Small question regarding Kafka concurrency with Spring Kafka please.
I have one Kafka topic theimportanttopic
where many messages are being sent over it.
Hard fact, this Kafka topic has three partitions. (Calling them theimportanttopic-0 theimportanttopic-1 theimportanttopic-2)
It is known Kafka does not allow multiple consumers from one same group to consume messages from one same partition. I.e, no two consumers within one same group can consume from theimportanttopic-0.
My Spring Kafka application code is as follow:
@Configuration
class KafkaConsumerConfig {
@Bean
public Map<String, Object> consumerConfigs() {
Map<String, Object> props = new HashMap<>();
props.put(ConsumerConfig.BOOTSTRAP_SERVERS_CONFIG, "mykafka.com:9092");
props.put(ConsumerConfig.KEY_DESERIALIZER_CLASS_CONFIG, StringDeserializer.class);
return props;
}
@Bean
public ConsumerFactory<String, String> consumerFactory() {
return new DefaultKafkaConsumerFactory<>(consumerConfigs());
}
@Bean
public KafkaListenerContainerFactory<ConcurrentMessageListenerContainer<String, String>> kafkaListenerContainerFactory() {
ConcurrentKafkaListenerContainerFactory<String, String> factory = new ConcurrentKafkaListenerContainerFactory<>();
factory.setConsumerFactory(consumerFactory());
factory.setConcurrency(1); //HERE
return factory;
}
}
@Component
class KafkaListenersExample {
Logger LOG = LoggerFactory.getLogger(KafkaListenersExample.class);
@KafkaListener(topics = "theimportanttopic", groupId = "uniquegroup")

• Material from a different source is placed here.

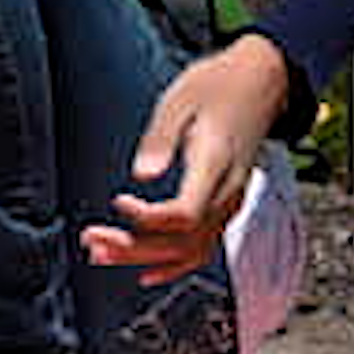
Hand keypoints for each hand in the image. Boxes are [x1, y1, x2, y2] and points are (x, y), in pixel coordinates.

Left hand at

void listener(String data) {
LOG.info(data);
doSomethingImportantWithTheData(data);
}
}
With that, I am having a hard time understanding the difference between the two constructs:
Suppose this application is already dockerized and a cloud environment is ready for use.
I can either give 1CPU 1G mem *3 for construct 1, or 3CPU 3G mem for construct 2.
Design number 1: this application, since it is in a container deployed on the cloud, like Kubernetes, spin up three instances of it. By definition, I will have three of those "apps" and each one of the app will consume from one out of the three partition.
kubectl get pods
my-app-AaAaAaAaAa-AaAaA
my-app-BbBbBbBbBb-BbBbB
my-app-CcCcCcCcCc-CcCcC
(and hypothetically, my-app-AaAaAaAaAa-AaAaA consumes theimportanttopic-0, my-app-BbBbBbBbBb-BbBbB theimportanttopic-1, my-app-CcCcCcCcCc-CcCcCtheimportanttopic-2)
Design number 2: On the other hand, I can have one, and only one of this app my-app in container, set the concurrency to 3. (same code as above, just one line change)
@Bean
public KafkaListenerContainerFactory<ConcurrentMessageListenerContainer<String, String>> kafkaListenerContainerFactory() {
ConcurrentKafkaListenerContainerFactory<String, String> factory =
new ConcurrentKafkaListenerContainerFactory<>();
factory.setConsumerFactory(consumerFactory());
factory.setConcurrency(3);
return factory;
}
What are the differences between the two designs please?
Which one is preferred and why please?
This is not an opinion based question. May I know what is the performance, the cost, the pros and cons between design number 1 and design number 2 please?
Thank you
CodePudding user response:
The difference is high availability.
If you have any one pod, consuming all three partitions, and it stops, then you need additional config in k8s to have a RestartPolicy.
Alternatively, have a ReplicaSet with a maxContainers of 3, and then Kafka Consumer API can rebalance when any one of them starts/stops.
You can also look into KEDA to autoscale based on consumer lag.